Faebl Executive Perspective
AI in addiction treatment should not be approached as a marketing enhancement or cost-cutting shortcut.
It is a clinical infrastructure.
Before implementing AI tools for admissions scoring, documentation automation, or predictive relapse analytics, facilities should establish clear governance frameworks. That includes cross-functional oversight between clinical leadership, operations, and compliance teams.
Adoption should follow a structured process:
- Strategic clarity on use case
- Risk classification based on impact to client care
- Formal validation prior to deployment
- Ongoing monitoring with defined performance metrics
- Transparent communication policies
AI will improve efficiency across the industry. But facilities that adopt prematurely, without operational safeguards, risk regulatory exposure and clinical instability.
Responsible adoption builds trust with clients, staff, and regulators.
Final Perspective
Artificial intelligence will meaningfully shape healthcare over the next decade. Even leading ethicists acknowledge its transformative potential.

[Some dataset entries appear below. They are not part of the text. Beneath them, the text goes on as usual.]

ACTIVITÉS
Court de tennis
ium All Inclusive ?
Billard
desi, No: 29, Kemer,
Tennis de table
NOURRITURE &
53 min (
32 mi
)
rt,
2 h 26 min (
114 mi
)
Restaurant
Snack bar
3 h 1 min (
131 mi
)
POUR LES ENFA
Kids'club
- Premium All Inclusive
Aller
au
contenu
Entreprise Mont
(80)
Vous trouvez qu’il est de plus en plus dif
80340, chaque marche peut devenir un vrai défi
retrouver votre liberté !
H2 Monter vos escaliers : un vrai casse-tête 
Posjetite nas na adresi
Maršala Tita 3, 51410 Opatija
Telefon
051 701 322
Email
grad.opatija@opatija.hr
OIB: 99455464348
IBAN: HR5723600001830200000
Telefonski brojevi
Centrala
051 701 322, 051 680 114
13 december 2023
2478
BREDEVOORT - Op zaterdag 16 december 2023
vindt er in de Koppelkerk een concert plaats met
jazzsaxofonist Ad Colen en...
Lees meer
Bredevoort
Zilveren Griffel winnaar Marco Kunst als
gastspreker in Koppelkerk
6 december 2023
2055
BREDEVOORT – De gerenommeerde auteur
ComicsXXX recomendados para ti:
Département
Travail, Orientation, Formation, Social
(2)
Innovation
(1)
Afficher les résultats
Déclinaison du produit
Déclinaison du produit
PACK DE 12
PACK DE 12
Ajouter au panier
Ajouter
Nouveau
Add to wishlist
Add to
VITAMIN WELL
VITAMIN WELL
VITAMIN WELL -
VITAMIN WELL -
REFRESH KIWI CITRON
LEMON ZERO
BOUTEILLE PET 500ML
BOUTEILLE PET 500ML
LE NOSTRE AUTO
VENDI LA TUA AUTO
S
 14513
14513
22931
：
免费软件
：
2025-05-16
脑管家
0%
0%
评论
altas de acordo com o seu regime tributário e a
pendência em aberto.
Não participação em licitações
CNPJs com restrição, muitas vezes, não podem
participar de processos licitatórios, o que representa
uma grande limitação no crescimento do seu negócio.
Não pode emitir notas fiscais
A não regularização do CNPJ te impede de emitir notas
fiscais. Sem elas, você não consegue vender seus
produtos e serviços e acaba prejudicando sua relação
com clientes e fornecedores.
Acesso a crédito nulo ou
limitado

But innovation does not self-regulate.
In addiction treatment, where decisions directly affect vulnerable populations, ethical oversight is not optional. It is foundational.
The leadership question is not “How fast can we implement AI?”
It is:
Do we have the governance, validation, and monitoring infrastructure necessary to deploy AI responsibly?
Facilities that answer that question deliberately will be positioned to benefit from AI’s capabilities without compromising clinical integrity or regulatory standing.
That is the difference between technological adoption and operational leadership.